#### Problem:
Convert the listing below into a Markdown table with the columns Row and Line, beginning at its first line and stopping after the line that contains "Answer: 11 h 00 min". Number each row, and omit blank lines.

#### Source records:
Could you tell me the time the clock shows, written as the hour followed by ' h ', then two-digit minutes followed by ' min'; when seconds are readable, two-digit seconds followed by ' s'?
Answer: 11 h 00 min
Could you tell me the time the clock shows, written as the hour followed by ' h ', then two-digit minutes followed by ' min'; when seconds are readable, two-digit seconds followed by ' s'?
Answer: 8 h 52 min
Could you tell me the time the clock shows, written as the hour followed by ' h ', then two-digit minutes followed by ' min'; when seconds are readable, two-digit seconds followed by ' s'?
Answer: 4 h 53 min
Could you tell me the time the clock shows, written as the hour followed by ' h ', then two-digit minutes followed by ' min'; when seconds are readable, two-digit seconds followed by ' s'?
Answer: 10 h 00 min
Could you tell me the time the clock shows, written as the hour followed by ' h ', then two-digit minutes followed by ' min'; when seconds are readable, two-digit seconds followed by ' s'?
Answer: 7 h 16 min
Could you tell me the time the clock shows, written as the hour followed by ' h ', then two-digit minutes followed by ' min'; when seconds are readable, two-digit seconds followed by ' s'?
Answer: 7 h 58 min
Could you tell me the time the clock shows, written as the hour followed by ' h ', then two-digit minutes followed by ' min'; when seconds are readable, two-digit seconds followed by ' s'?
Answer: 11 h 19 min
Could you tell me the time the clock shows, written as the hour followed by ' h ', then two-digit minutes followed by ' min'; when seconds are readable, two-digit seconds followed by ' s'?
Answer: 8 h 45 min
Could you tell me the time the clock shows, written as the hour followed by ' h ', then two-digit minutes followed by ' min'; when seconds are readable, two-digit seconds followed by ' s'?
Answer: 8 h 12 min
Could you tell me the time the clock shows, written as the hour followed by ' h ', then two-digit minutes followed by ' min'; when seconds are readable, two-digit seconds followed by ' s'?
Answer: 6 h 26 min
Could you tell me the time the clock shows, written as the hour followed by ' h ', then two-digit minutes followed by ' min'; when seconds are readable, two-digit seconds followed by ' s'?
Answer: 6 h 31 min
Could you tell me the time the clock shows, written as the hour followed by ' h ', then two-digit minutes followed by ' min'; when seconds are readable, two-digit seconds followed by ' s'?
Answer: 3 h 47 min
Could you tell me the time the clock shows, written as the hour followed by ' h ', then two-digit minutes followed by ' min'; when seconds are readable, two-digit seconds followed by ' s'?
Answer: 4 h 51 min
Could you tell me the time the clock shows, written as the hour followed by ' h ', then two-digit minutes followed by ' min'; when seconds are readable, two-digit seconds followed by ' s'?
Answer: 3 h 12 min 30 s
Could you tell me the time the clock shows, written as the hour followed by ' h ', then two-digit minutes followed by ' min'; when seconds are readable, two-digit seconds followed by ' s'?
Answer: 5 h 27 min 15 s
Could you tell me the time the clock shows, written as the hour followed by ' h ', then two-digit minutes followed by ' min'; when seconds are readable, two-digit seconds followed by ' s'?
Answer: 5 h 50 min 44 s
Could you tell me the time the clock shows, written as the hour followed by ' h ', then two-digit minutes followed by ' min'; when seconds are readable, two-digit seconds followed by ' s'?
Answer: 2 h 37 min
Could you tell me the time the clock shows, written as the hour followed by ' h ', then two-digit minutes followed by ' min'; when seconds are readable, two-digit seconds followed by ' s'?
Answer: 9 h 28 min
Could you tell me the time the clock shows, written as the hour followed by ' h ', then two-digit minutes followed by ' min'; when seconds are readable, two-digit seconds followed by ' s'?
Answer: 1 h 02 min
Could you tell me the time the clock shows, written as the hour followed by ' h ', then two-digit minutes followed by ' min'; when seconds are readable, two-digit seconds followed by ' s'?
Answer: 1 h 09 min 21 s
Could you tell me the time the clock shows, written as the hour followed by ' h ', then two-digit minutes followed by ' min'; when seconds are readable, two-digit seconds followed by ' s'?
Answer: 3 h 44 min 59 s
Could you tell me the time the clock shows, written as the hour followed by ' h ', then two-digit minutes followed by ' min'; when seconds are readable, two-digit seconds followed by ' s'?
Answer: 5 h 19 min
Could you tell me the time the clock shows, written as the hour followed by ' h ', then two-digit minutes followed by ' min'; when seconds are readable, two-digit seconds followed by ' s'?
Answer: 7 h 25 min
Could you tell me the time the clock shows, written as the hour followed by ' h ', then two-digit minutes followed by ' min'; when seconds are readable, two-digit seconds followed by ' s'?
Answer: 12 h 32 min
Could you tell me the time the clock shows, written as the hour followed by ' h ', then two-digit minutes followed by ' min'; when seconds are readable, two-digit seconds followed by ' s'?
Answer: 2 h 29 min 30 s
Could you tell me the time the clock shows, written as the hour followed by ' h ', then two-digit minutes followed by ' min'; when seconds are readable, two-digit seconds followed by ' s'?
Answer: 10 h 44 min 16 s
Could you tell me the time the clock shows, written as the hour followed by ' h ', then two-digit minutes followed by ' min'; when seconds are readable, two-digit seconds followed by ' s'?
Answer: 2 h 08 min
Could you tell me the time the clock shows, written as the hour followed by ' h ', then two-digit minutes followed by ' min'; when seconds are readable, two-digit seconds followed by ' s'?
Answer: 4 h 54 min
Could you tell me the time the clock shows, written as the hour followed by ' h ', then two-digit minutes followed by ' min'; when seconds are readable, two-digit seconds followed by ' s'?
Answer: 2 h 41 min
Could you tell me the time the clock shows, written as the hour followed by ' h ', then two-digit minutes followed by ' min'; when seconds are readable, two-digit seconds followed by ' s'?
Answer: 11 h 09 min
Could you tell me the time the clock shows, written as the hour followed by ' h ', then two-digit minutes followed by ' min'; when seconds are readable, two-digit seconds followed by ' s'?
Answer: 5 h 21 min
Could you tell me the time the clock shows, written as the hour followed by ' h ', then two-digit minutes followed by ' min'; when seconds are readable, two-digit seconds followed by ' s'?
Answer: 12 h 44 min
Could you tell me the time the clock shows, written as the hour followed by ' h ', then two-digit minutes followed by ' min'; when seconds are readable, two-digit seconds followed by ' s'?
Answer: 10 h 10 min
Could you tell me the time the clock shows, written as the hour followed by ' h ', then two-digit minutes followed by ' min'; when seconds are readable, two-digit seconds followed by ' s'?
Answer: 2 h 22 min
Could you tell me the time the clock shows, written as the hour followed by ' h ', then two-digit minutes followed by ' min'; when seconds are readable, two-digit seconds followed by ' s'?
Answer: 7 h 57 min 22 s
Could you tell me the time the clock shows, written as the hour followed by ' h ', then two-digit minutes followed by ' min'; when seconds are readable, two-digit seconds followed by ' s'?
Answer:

#### Solution:
| Row | Line |
|---|---|
| 1 | Could you tell me the time the clock shows, written as the hour followed by ' h ', then two-digit minutes followed by ' min'; when seconds are readable, two-digit seconds followed by ' s'? |
| 2 | Answer: 11 h 00 min |